To President Obama: Your administration has not just employed targeted killing; it has made the case for targeted killing to the rest of the world. What would you tell the leader of another country who wants to make use not only of technology pioneered by America but also of legal arguments pioneered by America? Do those arguments only count for America, or do they count also for Russia, China, and well, North Korea and Hezbollah? Governor Romney, have you prepared for the possibility of another country acquiring and using drone technology during a Romney Administration, and have you considered the possibility that you might have to argue against a prerogative so forcefully championed by your predecessor?

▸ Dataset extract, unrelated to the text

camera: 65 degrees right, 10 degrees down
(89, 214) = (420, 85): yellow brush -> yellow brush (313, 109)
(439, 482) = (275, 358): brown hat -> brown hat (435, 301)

And, finally, to both men: President Obama, you got your start as a community organizer and as a law professor. Governor Romney, your experience, before you entered politics, was as a missionary and then, for a long time, as a businessman. Neither of you have been trained by the military. And yet the confluence of asymmetrical threat, data-driven intelligence, and drone technology has called for the president of the United States to exercise power in a new and startlingly personalized way — to say, quite literally, who is going to live and who is going to die. President Obama, has lethal responsibility changed the nature of the job for you and do you think it changes the nature of the presidency itself? Governor Romney, you will inherit the power to target and kill individuals, if you are elected president. Does this, in any way, give you pause? Do you have any qualms about it, and can you tell us if and how you've made peace with lethal responsibility — with killing?

Sanho Tree, foreign policy expert at the Institute for Policy Studies, doubts this question about US drug policy will find its way into tonight's debate, but offers it nonetheless:

Last month, the presidents of Mexico, Colombia and Guatemala – all three conservatives who have diligently fought the drug war alongside the U.S. – sent a letter to the Secretary General of the UN asking for a fundamental reevaluation of international drug policies. All three have talked about ending drug prohibition and exploring regulatory alternatives because the drug war provides an astronomical “price support” to drug traffickers against which many governments cannot compete. Will you engage them in a fundamental reevaluation or will you support more of the same policies?

John Nichols in The Nation argues that trade issues and human rights—in China and Tibet in particular—should be addressed.

Monday's debate, at Lynn University in Boca Raton, will be moderated by Bob Schieffer and is scheduled to begin at 9 p.m. Eastern Time.